Common Human Struggles Are Increasingly Treated as Medical Conditions
March 29, 2026

No one wants to suffer. The drive to alleviate pain, both physical and emotional, is a fundamental human impulse and a cornerstone of modern medicine. But a quiet, profound shift is underway in how we define suffering itself. Experiences that were once considered difficult but normal parts of life—the deep sadness of grief, the anxieties of social life, the restlessness of childhood—are increasingly being framed as medical disorders that require a pharmaceutical solution. This trend, known as medicalization, is subtly redrawing the boundaries of what it means to be healthy, often with unintended and far-reaching consequences.
The evidence for this shift is compelling and can be seen in prescription data and diagnostic trends. For instance, the Diagnostic and Statistical Manual of Mental Disorders (DSM), the primary guide for psychiatric diagnoses in the United States, has expanded with each new edition. Its latest version, the DSM-5, controversially removed the “bereavement exclusion” for major depressive disorder. This meant that the profound sadness felt immediately after the death of a loved one could, after just two weeks, be diagnosed and treated as a clinical illness. Similarly, conditions like social anxiety disorder have seen diagnoses rise, blurring the line between clinical impairment and common shyness. In schools, behaviors once chalked up to youthful energy are now frequently assessed for Attention-Deficit/Hyperactivity Disorder (ADHD), leading to a significant increase in the prescription of stimulant medications for children.
Several powerful forces are driving this expansion of medical oversight into everyday life. One of the most significant is the influence of the pharmaceutical industry. In countries like the United States and New Zealand, direct-to-consumer advertising encourages people to see their problems through a medical lens. These ads often present relatable life struggles and then offer a branded medication as the simple, effective answer, prompting viewers to “ask your doctor.” This creates a patient-led demand for treatments for conditions they may not have previously considered medical issues.
Healthcare systems themselves also contribute to the problem. Primary care physicians are often under immense time pressure, with patient appointments lasting just 15 minutes. In that short window, it is far quicker and simpler to write a prescription than to engage in a lengthy conversation about a patient’s life circumstances, coping mechanisms, or non-medical solutions like therapy or lifestyle changes. This systemic reality can make a pill seem like the most efficient option for both the doctor and the patient seeking immediate relief.
Furthermore, our culture has developed a lower tolerance for discomfort. In a world that prizes productivity, happiness, and rapid solutions, the messy, slow, and often painful process of working through personal challenges can feel like a failure. Medicalization offers a seemingly scientific and definitive explanation for our struggles, transforming a personal failing into a manageable chemical imbalance. It removes the ambiguity and responsibility of navigating life’s inherent difficulties.
The consequences of this trend are more complex than just the risk of medication side effects. When we pathologize normal human emotions, we risk losing our ability to cope with them. Grief, for example, is a painful but essential process of adaptation to loss. By medicating it away, we may interfere with this natural emotional work. Labeling a shy person with a disorder can erode their self-confidence and discourage them from developing the social skills they need to overcome their discomfort. It can teach a generation that distress is not something to be understood and navigated, but an illness to be chemically suppressed.

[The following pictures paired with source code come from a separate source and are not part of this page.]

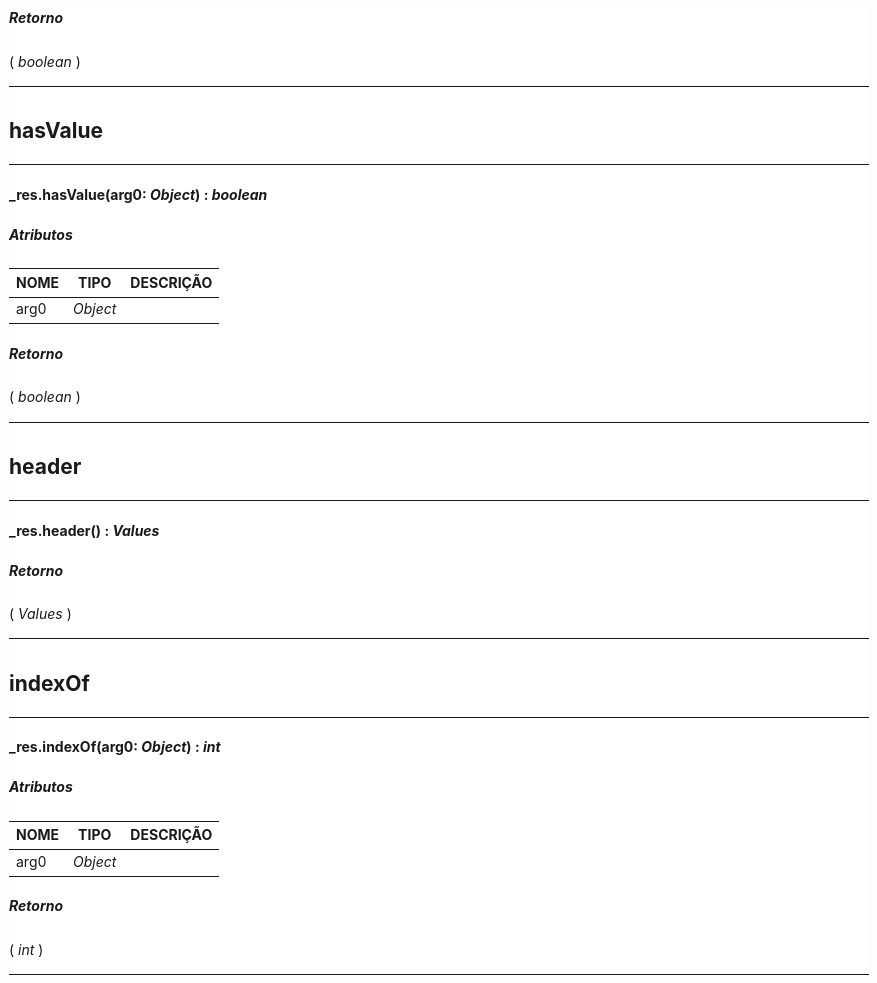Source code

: ##### Retorno

( _boolean_ )


---

## hasValue

---

#### _res.hasValue(arg0: _Object_) : _boolean_
##### Atributos

| NOME | TIPO | DESCRIÇÃO |
|---|---|---|
| arg0 | _Object_ |   |

##### Retorno

( _boolean_ )


---

## header

---

#### _res.header() : _Values_
##### Retorno

( _Values_ )


---

## indexOf

---

#### _res.indexOf(arg0: _Object_) : _int_
##### Atributos

| NOME | TIPO | DESCRIÇÃO |
|---|---|---|
| arg0 | _Object_ |   |

##### Retorno

( _int_ )


---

This is not to say that medications for mental and emotional health are not vital. For individuals with severe, debilitating conditions like major depression, schizophrenia, or crippling anxiety, pharmacological treatments have been life-saving miracles. The danger lies in the indiscriminate application of medical labels to the milder end of the human emotional spectrum. The solution, therefore, is not to reject medical progress but to apply it with greater wisdom and restraint. This requires a cultural shift in how we view health. It means promoting a broader, more resilient definition of well-being that includes the capacity to endure and learn from hardship.

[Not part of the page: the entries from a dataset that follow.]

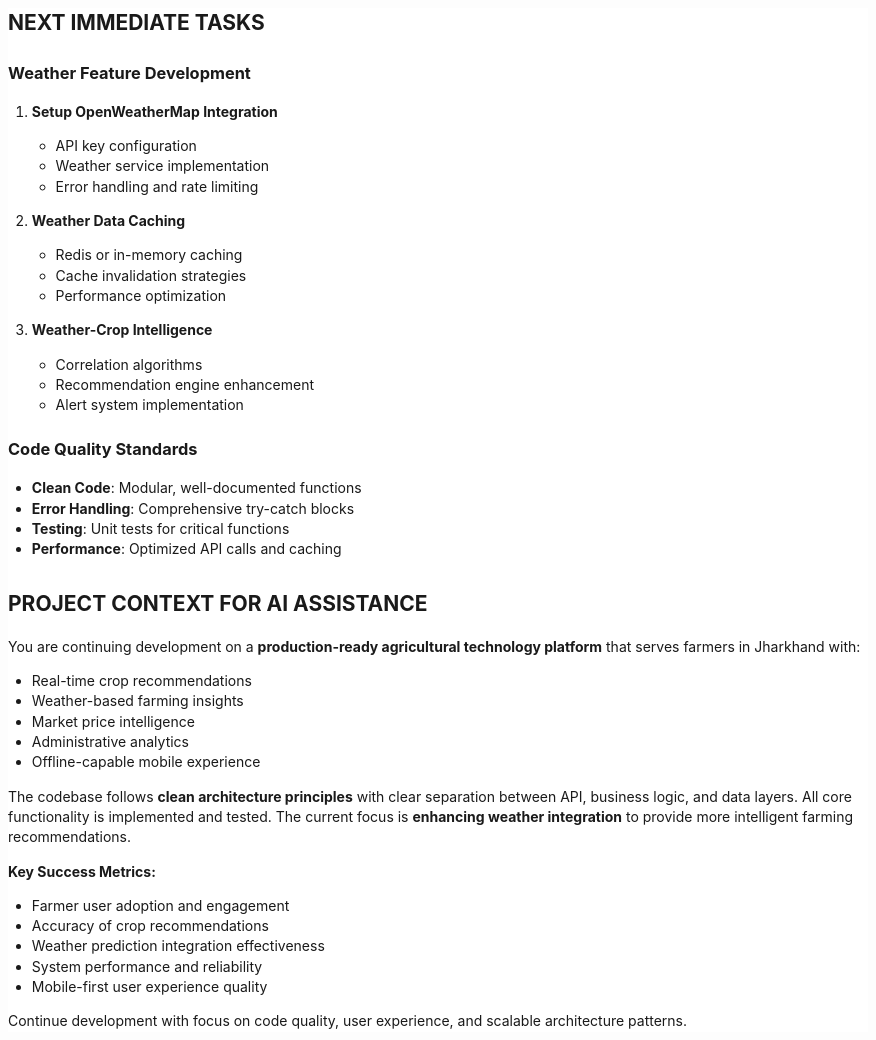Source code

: ## NEXT IMMEDIATE TASKS

### Weather Feature Development
1. **Setup OpenWeatherMap Integration**
   - API key configuration
   - Weather service implementation
   - Error handling and rate limiting

2. **Weather Data Caching**
   - Redis or in-memory caching
   - Cache invalidation strategies
   - Performance optimization

3. **Weather-Crop Intelligence**
   - Correlation algorithms
   - Recommendation engine enhancement
   - Alert system implementation

### Code Quality Standards
- **Clean Code**: Modular, well-documented functions
- **Error Handling**: Comprehensive try-catch blocks
- **Testing**: Unit tests for critical functions
- **Performance**: Optimized API calls and caching

## PROJECT CONTEXT FOR AI ASSISTANCE

You are continuing development on a **production-ready agricultural technology platform** that serves farmers in Jharkhand with:
- Real-time crop recommendations
- Weather-based farming insights
- Market price intelligence
- Administrative analytics
- Offline-capable mobile experience

The codebase follows **clean architecture principles** with clear separation between API, business logic, and data layers. All core functionality is implemented and tested. The current focus is **enhancing weather integration** to provide more intelligent farming recommendations.

**Key Success Metrics:**
- Farmer user adoption and engagement
- Accuracy of crop recommendations
- Weather prediction integration effectiveness
- System performance and reliability
- Mobile-first user experience quality

Continue development with focus on code quality, user experience, and scalable architecture patterns.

For healthcare providers, it may mean prioritizing longer consultation times and embracing approaches like “watchful waiting” before resorting to prescriptions. It means valuing and funding non-pharmacological interventions, such as psychotherapy, mindfulness, and community support programs. For individuals, it calls for a more critical engagement with our own health. It means asking whether our struggles are truly a sign of disease or a signal that something in our lives—our work, our relationships, our environment—needs to change. Modern medicine has given us powerful tools to fight disease, but its greatest challenge now may be learning to distinguish true illness from the ordinary, and often necessary, struggles of being human.